### Exercise brief
Below are entries; output exactly the lines from the one with "right eye: (589, 254)" to the one with "right wrist: (466, 262)", both included, and nothing else.

### Records
[Start of Attachment]
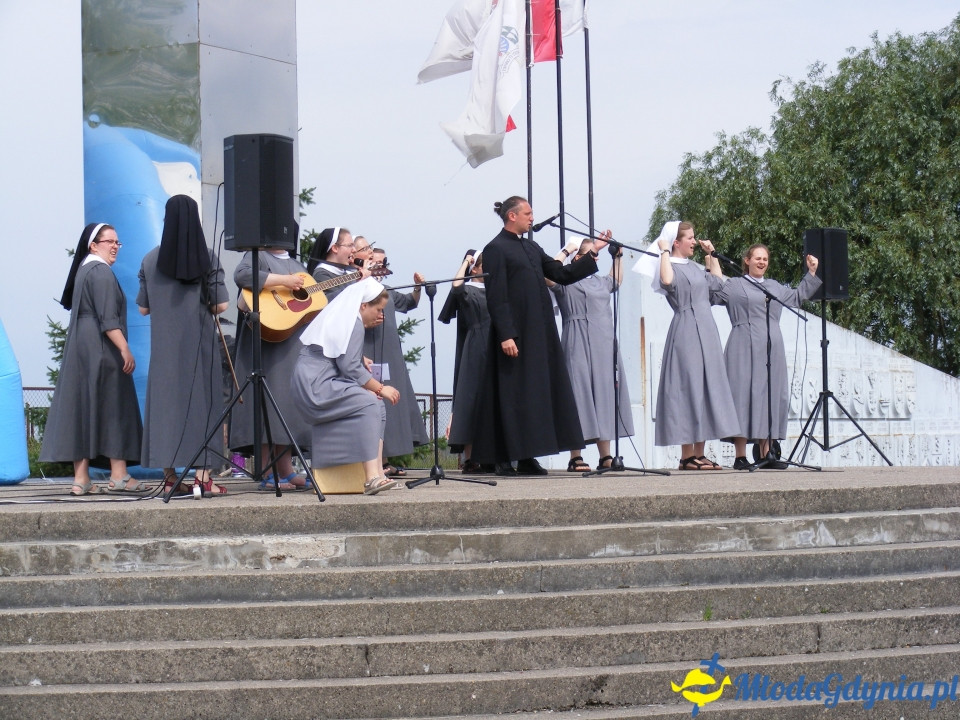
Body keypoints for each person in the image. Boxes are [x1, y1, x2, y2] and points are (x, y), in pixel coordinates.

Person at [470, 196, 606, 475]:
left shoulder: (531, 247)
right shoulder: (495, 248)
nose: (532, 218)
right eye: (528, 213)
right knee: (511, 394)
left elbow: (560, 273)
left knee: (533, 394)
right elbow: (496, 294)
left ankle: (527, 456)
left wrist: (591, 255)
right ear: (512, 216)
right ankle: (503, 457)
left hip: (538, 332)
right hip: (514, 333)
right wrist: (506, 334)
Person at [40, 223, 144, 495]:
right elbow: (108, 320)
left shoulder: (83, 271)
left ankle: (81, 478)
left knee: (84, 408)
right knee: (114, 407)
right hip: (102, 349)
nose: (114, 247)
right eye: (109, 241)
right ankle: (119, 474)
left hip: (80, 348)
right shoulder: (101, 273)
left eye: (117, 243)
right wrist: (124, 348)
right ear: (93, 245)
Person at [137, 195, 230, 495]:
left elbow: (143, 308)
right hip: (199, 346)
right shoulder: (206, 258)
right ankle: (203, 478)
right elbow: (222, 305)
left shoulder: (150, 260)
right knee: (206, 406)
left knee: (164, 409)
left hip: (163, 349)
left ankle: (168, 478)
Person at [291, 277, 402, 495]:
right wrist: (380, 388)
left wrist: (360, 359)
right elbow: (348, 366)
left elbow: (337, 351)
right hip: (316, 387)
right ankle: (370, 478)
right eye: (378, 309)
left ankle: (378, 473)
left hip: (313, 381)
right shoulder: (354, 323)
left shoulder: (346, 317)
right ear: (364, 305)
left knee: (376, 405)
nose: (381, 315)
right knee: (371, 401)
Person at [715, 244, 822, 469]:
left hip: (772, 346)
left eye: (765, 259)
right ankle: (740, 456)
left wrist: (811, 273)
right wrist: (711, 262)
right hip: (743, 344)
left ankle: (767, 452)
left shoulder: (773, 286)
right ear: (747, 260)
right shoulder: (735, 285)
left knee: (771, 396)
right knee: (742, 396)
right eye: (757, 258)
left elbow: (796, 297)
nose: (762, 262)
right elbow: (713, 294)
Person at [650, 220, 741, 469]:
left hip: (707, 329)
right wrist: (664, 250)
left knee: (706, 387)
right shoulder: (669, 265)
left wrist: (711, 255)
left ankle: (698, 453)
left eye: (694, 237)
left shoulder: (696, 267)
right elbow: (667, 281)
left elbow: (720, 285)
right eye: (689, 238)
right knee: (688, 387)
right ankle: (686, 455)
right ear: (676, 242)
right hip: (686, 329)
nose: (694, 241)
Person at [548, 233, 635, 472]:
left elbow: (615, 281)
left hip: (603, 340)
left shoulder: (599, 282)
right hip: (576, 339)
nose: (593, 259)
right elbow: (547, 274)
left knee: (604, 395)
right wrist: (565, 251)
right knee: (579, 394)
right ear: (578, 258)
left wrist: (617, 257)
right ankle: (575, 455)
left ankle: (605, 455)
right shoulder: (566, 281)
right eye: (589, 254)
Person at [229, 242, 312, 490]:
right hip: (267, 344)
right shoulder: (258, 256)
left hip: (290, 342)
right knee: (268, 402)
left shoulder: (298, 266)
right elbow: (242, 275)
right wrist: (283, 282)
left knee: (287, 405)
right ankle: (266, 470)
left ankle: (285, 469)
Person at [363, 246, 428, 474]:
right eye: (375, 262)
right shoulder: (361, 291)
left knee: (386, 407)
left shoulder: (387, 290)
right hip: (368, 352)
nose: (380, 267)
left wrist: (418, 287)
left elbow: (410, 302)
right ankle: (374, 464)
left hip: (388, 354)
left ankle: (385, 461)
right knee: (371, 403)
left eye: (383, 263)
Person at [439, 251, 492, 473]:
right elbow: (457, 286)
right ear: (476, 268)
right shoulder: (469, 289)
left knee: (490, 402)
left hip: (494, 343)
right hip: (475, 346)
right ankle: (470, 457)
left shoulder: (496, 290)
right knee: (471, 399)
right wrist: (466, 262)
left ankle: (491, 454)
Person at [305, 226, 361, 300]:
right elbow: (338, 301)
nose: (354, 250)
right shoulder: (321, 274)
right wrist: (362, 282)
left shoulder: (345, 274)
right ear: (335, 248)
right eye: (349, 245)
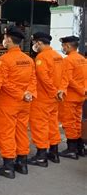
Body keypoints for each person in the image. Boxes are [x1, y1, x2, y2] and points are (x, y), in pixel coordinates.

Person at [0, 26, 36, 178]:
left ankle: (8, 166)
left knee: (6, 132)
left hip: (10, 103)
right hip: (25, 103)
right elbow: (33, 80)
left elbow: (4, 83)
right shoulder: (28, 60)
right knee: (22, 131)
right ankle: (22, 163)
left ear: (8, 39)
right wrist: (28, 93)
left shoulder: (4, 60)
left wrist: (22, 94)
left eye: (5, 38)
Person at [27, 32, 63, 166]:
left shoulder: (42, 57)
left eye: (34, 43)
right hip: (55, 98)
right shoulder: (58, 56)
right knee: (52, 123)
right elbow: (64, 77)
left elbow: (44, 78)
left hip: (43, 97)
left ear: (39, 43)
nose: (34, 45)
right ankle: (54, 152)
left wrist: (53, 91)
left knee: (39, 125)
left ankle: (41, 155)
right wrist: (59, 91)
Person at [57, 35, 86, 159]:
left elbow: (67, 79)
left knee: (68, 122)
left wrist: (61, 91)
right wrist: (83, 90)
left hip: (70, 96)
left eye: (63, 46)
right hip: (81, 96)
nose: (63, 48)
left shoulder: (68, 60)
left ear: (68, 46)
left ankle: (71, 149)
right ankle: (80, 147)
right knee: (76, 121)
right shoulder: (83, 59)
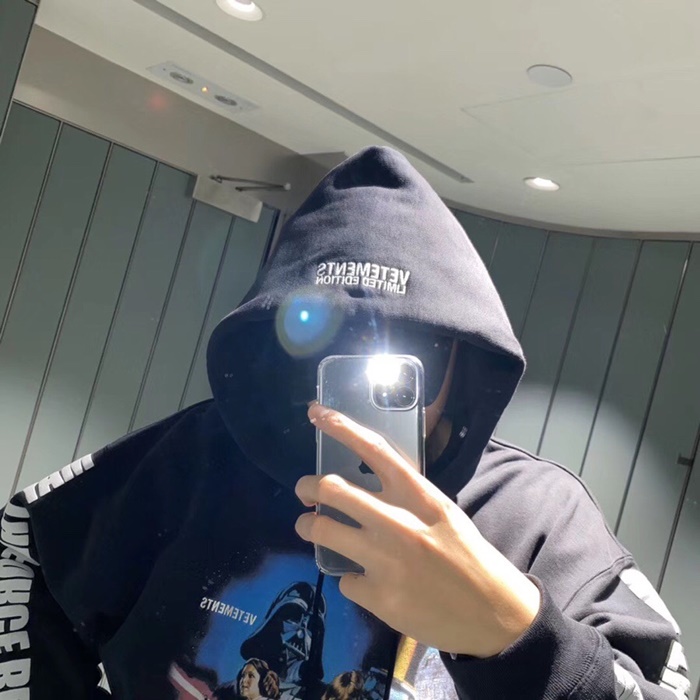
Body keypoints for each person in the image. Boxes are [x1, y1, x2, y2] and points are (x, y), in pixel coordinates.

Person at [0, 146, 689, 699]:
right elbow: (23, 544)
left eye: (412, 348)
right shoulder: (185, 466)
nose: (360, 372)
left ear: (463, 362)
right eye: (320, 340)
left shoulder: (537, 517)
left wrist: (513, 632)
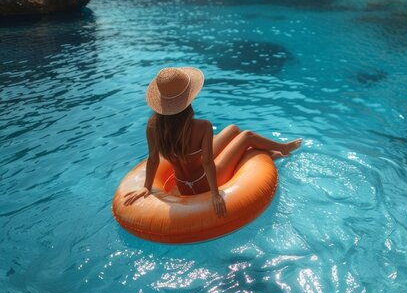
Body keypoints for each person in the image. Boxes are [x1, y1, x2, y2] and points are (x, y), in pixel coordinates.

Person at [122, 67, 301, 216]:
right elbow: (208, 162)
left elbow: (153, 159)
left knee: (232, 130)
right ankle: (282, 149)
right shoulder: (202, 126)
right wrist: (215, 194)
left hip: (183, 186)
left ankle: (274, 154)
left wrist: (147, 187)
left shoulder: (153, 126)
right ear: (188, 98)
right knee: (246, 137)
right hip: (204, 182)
[End of Attachment]
[Start of Attachment]
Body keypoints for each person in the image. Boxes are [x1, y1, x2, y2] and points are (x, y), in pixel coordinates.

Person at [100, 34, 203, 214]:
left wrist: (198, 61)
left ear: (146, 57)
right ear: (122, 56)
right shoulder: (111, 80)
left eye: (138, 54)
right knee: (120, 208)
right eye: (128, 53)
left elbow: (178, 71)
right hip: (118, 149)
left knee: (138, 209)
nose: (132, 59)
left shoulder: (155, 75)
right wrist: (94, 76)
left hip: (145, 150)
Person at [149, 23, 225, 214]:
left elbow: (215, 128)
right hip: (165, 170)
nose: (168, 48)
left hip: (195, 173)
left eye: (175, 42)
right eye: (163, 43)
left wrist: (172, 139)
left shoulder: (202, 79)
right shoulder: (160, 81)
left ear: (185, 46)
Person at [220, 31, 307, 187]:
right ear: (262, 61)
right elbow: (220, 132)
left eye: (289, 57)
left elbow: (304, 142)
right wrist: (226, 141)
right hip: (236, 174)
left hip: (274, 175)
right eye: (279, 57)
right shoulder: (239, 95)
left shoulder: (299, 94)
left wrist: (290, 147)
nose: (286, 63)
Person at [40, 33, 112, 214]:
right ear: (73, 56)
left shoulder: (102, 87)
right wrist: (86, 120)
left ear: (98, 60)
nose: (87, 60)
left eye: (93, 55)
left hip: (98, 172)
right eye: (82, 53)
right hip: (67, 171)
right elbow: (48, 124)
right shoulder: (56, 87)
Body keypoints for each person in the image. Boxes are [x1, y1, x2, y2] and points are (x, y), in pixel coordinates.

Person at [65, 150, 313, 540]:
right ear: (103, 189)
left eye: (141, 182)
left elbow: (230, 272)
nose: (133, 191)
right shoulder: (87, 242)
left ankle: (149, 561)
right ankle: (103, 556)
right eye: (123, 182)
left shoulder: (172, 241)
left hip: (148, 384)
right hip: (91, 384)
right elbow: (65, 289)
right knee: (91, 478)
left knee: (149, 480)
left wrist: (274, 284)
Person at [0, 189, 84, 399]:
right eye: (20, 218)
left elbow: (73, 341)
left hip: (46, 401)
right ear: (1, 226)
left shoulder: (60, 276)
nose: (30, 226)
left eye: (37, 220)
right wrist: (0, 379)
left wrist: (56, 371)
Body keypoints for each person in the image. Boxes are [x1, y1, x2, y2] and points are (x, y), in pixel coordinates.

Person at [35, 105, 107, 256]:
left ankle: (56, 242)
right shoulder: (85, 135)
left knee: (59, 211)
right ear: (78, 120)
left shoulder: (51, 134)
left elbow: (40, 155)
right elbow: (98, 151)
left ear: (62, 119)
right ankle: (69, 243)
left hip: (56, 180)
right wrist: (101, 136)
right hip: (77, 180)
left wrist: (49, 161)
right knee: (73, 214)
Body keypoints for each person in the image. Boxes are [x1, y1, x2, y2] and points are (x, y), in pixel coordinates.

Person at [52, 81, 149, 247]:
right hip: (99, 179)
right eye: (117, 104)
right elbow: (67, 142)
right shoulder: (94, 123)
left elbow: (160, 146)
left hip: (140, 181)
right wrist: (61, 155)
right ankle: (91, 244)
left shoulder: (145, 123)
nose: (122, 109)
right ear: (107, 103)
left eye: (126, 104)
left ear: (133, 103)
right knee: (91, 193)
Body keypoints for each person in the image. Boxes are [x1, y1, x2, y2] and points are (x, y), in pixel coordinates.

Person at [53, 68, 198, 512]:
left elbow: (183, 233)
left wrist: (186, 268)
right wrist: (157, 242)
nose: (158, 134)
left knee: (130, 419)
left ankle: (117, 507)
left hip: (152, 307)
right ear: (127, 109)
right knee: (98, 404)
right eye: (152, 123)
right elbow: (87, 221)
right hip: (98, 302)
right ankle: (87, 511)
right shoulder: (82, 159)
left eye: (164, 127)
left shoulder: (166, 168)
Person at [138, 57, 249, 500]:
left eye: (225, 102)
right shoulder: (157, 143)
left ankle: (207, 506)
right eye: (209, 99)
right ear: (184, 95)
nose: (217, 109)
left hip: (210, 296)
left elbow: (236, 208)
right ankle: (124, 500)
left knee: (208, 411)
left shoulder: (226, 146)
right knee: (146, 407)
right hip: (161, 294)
[End of Attachment]
### Finished task
right eye: (589, 254)
Person at [229, 242, 312, 490]:
right hip: (267, 344)
right shoulder: (258, 256)
left hip: (290, 342)
right knee: (268, 402)
left shoulder: (298, 266)
right elbow: (242, 275)
right wrist: (283, 282)
left knee: (287, 405)
right ankle: (266, 470)
left ankle: (285, 469)
Person at [363, 246, 428, 474]:
right eye: (375, 262)
right shoulder: (361, 291)
left knee: (386, 407)
left shoulder: (387, 290)
right hip: (368, 352)
nose: (380, 267)
left wrist: (418, 287)
left elbow: (410, 302)
right ankle: (374, 464)
left hip: (388, 354)
left ankle: (385, 461)
right knee: (371, 403)
left eye: (383, 263)
Person at [439, 251, 492, 473]:
right elbow: (457, 286)
right ear: (476, 268)
right shoulder: (469, 289)
left knee: (490, 402)
left hip: (494, 343)
right hip: (475, 346)
right ankle: (470, 457)
left shoulder: (496, 290)
right knee: (471, 399)
right wrist: (466, 262)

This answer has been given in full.